La FIFA ha aperto un’indagine in seguito a quanto successo dopo la finale dei Mondiali tra Spagna e Argentina
Il concitato e teso epilogo della finale dei Mondiali tra Spagna e Argentina continua a far discutere il mondo del calcio internazionale. Quanto accaduto sul terreno di gioco al triplice fischio del match non è infatti passato inosservato agli occhi attenti della Fifa. Il comportamento violento tenuto da alcuni tesserati della selezione Albiceleste ha suscitato forti critiche a livello globale, macchiando il momento dei festeggiamenti e trasformando il campo in un teatro di gravi scontri.
Scontri in campo: nel mirino Paredes, Molina e il collaboratore Ayala
Al centro della bufera mediatica e disciplinare è finito, in particolar modo, il centrocampista Leandro Paredes.
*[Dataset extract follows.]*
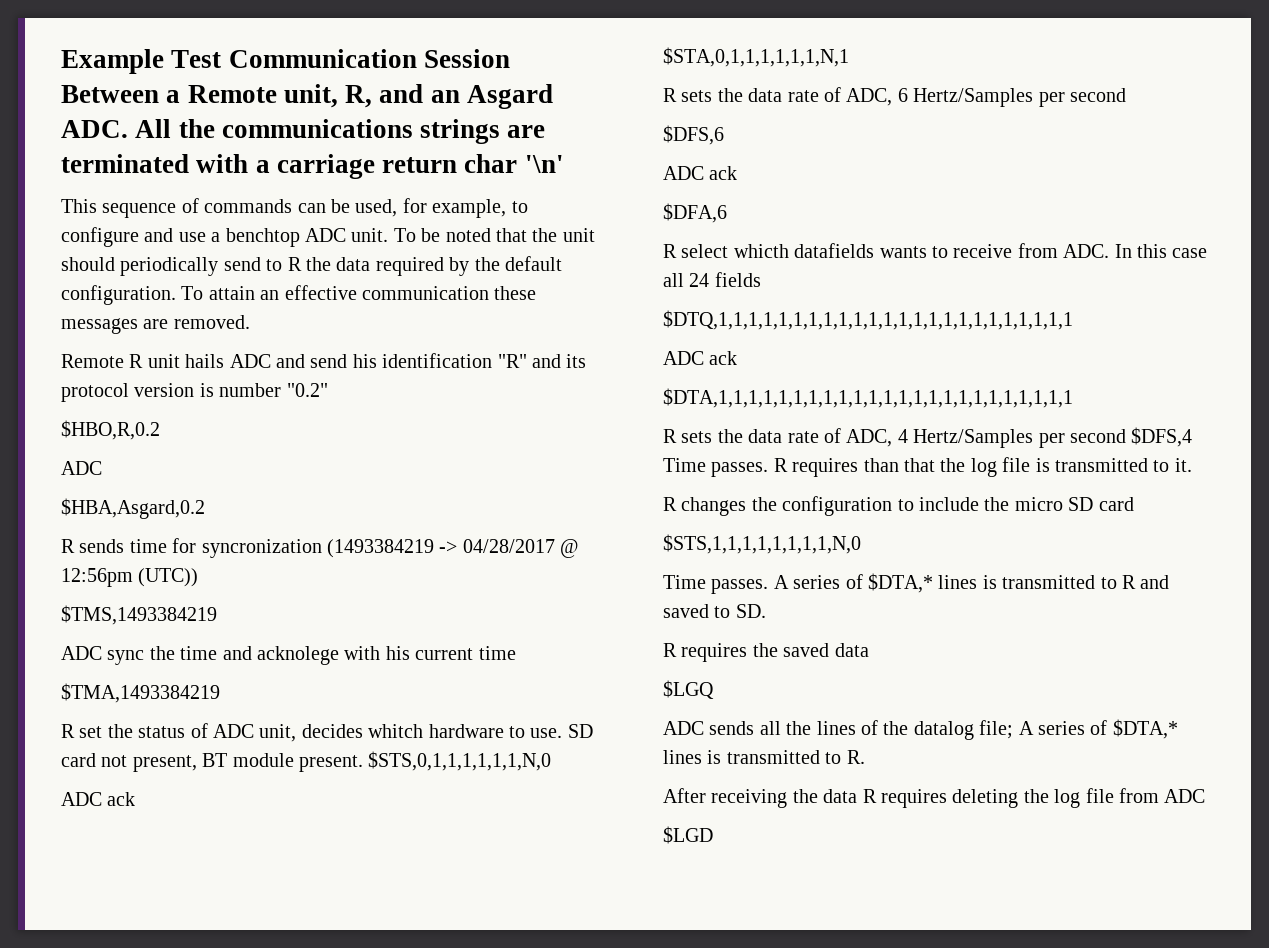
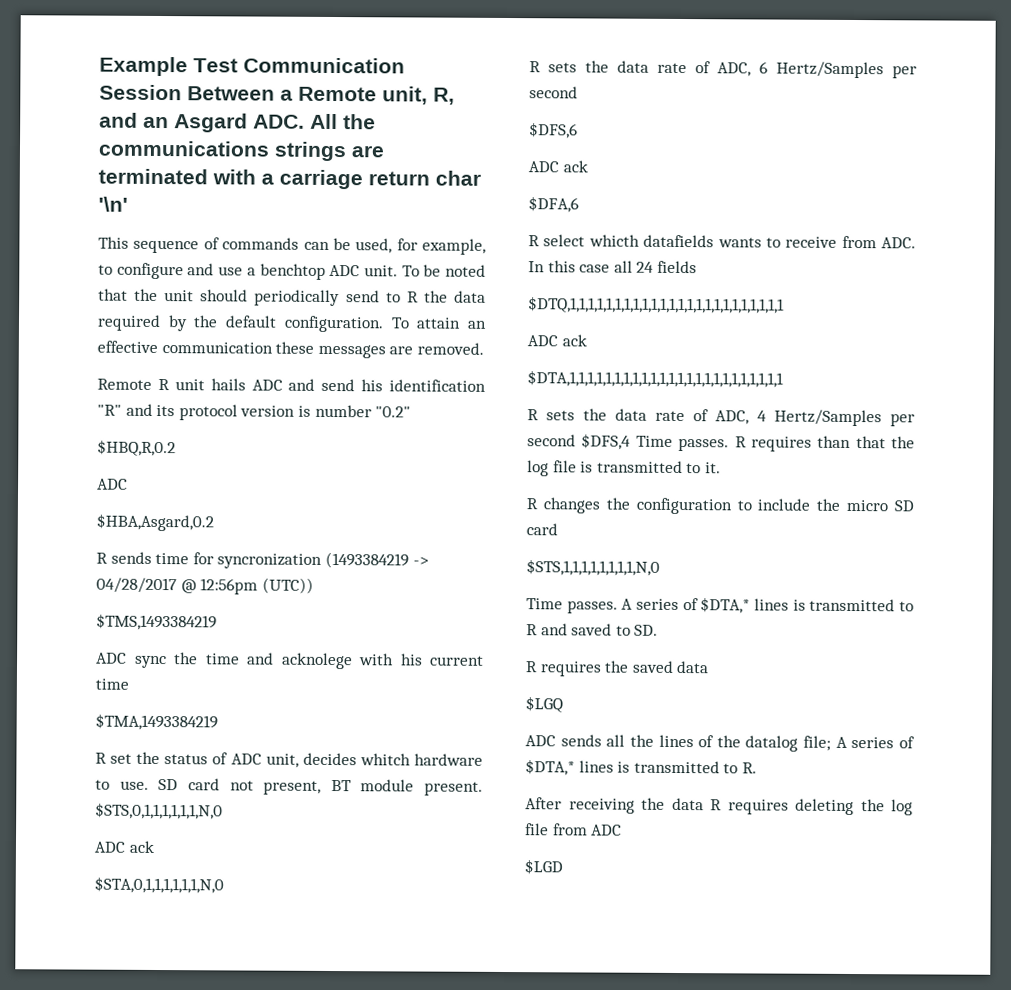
[61,420,160,440] $HBO,R,0.2 -> [97,439,176,457] $HBQ,R,0.2
[663,47,849,67] $STA,0,1,1,1,1,1,1,N,1 -> [94,876,224,894] $STA,0,1,1,1,1,1,1,N,0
Già ammonito durante i tempi regolamentari della gara, l’ex calciatore della Roma è stato espulso dall’arbitro a causa di un acceso e duro scontro con Gavi, scoppiato proprio mentre i calciatori spagnoli stavano celebrando il successo.
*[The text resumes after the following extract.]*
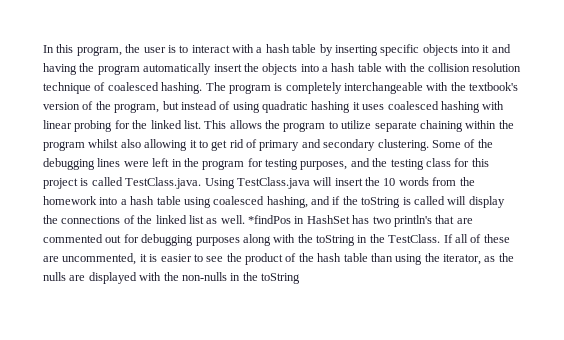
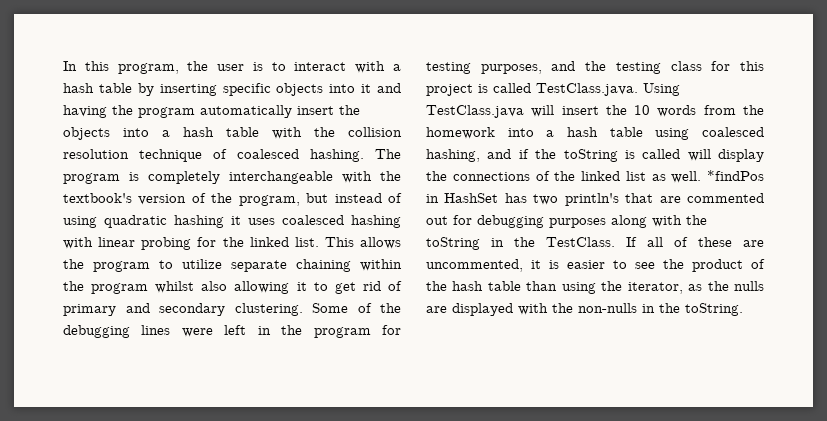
[261,273,300,284] toString -> [685,303,743,316] toString.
La situazione è poi definitivamente precipitata in seguito al gesto di Nahuel Molina, colpevole di aver sferrato un colpo a Rodri mentre il capitano della Roja correva verso i propri compagni di squadra per abbracciarli. Da quell’episodio si è scatenato un gigantesco capannello di giocatori e dirigenti che ha visto coinvolti numerosi tesserati di entrambe le selezioni. Tra questi figurava anche un membro di spicco dello staff del ct Lionel Scaloni: secondo le ricostruzioni, l’ex difensore di Napoli e Milan Roberto Ayala avrebbe addirittura sferrato un pugno all’indirizzo di Dani Olmo.
Aperta un’indagine della FIFA: in arrivo stangate disciplinari
L’episodio ha generato enorme sgomento tra gli addetti ai lavori e i tifosi di tutto il pianeta. Secondo quanto riportato da diversi media esteri, i vertici della Fifa intendono fare piena luce sulla vicenda per individuare tutti i responsabili e avrebbero già provveduto ad aprire un’indagine ufficiale sull’accaduto.
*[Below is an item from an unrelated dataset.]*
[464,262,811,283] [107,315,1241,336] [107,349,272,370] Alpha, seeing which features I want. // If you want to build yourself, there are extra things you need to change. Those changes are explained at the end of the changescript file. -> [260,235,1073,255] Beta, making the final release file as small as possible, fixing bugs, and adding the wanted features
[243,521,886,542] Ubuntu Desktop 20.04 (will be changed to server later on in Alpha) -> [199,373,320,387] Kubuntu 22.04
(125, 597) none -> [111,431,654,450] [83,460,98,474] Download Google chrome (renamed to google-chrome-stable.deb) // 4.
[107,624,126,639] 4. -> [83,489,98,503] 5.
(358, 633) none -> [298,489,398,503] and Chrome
Al momento, gli organizzatori della manifestazione non hanno ancora rilasciato dichiarazioni di conferma ufficiale riguardo a questi rumors, ma l’impressione generale è che la commissione disciplinare non intenda far passare inosservato quanto successo. A distanza di pochi giorni potrebbero dunque arrivare pesanti sanzioni e squalifiche, destinate a far discutere a lungo sia sul fronte sudamericano che su quello europeo.